Test DR with your vendors. It is not enough to have a DR SLA agreement with a cloud vendor. Your contract with the vendor should also include an annual test of DR with that vendor. In one case, a CIO colleague told me about a failed DR that his staff had executed with a vendor. “We were using a hybrid computing strategy,” he said. “We hosted our production ERP on premises in our data center, but we had a DR agreement with a cloud vendor that enabled us to go to the cloud if our internal system failed. When we tested the DR, it didn't work, even though we were both using the same hardware. We found that there were some differences in system software versions between the vendor’s configuration and ours — enough so the app wouldn’t failover. We wouldn't have known about this if we hadn't tested.”
Review and revise DR plans with vendors annually. To ensure that your DR plan is current with that of every cloud vendor that you use, arrange for an annual meeting with the vendor to go over DR so that your plan and the vendors’ plans stay in sync.

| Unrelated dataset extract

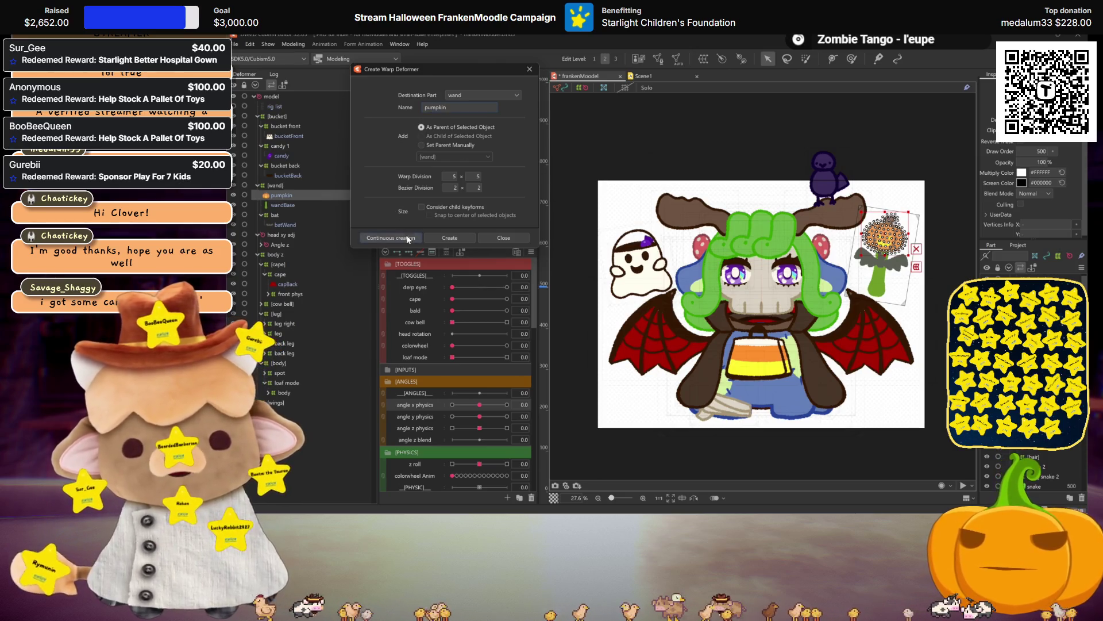
{"action": "left_click", "coordinate": [407, 238]}
{"action": "double_click", "coordinate": [438, 108]}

Ask vendors about multiple failover sites. Due diligence on any cloud vendor should include whether the vendor has multiple data centers in different geographic regions to which it can failover. An optimal strategy that has worked well for companies is to find a cloud vendor that has a local presence near corporate headquarters, and that also has at least one secondary data center in a different geographical location. This lowers the risk of putting all of your eggs in one basket in the event of a natural or other disaster that affects a specific geographical region.
Have your IT audit firm review your DR plan for vulnerabilities. An outside IT audit firm can serve as an extra set of eyes to review your DR plan and identify any exposures you might have in using an assortment of third-party cloud vendors as part of a hybrid IT architecture. The audit firm will come back with a set of action items that you and your vendors can work on.
Include cloud vendors in your corporate risk assessments and board reports. Risk assessments, including those that concern IT, are now standard reporting items for boards of directors. It's likely that the CIO has already briefed the board on the strategic importance of moving more apps to the cloud, along with the need for a hybrid IT architecture. The next logical step is to brief the board on the risks that come with adopting a cloud IT strategy, and how the corporate DR plan is positioned to address these risks.
Don't forget about your DR Public Relations plan. Whether DR planning is done for on-premises systems that companies maintain, or for systems that companies have consigned to the cloud, one of the items that is most often overlooked in IT DR plans is coordination with internal PR/marketing on a DR communications and messaging plan for the board, stakeholders, employees, and customers if a major system goes off line. An IT-PR strategy that is carefully crafted and that relays timely information to all of these concerned parties can do much to maintain confidence in the company and to restore peace of mind if disaster strikes.